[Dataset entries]
....

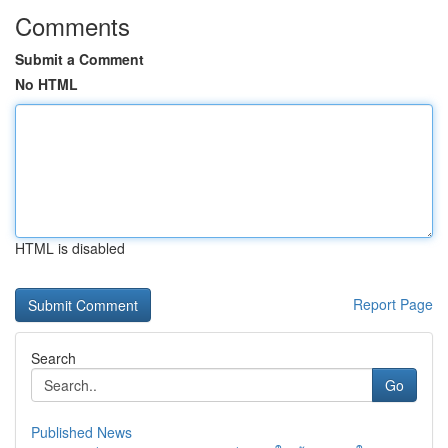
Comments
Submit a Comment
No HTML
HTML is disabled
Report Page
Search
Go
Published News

....

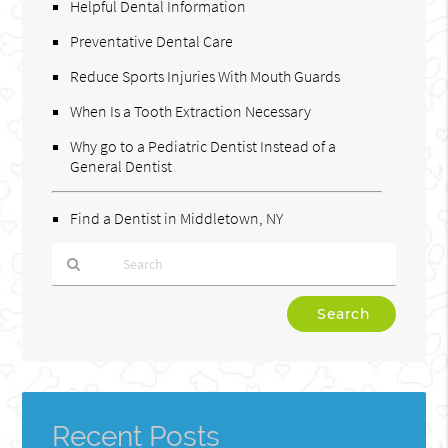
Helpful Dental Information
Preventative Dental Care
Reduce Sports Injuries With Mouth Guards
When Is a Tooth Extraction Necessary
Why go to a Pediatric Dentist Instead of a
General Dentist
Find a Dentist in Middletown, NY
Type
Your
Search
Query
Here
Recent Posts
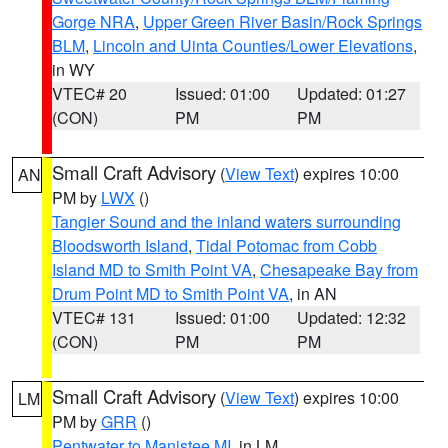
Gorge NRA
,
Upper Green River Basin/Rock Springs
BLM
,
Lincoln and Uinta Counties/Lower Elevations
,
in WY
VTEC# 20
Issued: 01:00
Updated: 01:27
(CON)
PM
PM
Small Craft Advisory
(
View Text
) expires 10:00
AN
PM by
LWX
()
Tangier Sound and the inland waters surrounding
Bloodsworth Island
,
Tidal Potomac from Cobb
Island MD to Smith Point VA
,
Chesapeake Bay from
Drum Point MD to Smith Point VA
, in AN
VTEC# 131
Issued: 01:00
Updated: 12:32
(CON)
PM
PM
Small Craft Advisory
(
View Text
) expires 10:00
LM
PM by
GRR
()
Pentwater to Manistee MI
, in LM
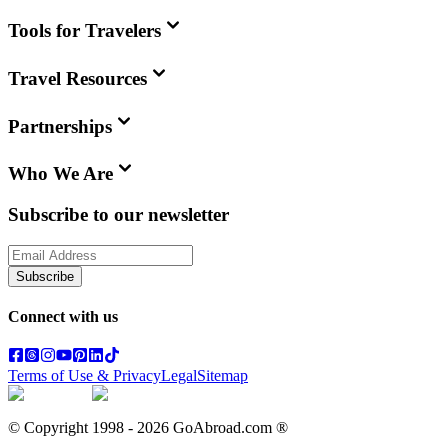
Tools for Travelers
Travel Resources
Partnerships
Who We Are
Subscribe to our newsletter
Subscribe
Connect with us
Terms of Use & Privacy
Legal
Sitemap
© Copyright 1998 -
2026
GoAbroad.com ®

....

* Exercise instructions: Put the lines into a JSON list of strings, one string per line and blank lines omitted, starting with the line containing "Tools for Travelers" and going on through the line containing "GoAbroad.com ®".

* Solved problem:
[
  "Tools for Travelers",
  "Travel Resources",
  "Partnerships",
  "Who We Are",
  "Subscribe to our newsletter",
  "Subscribe",
  "Connect with us",
  "Terms of Use & Privacy",
  "Legal",
  "Sitemap",
  "© Copyright 1998 -",
  "2026",
  "GoAbroad.com ®"
]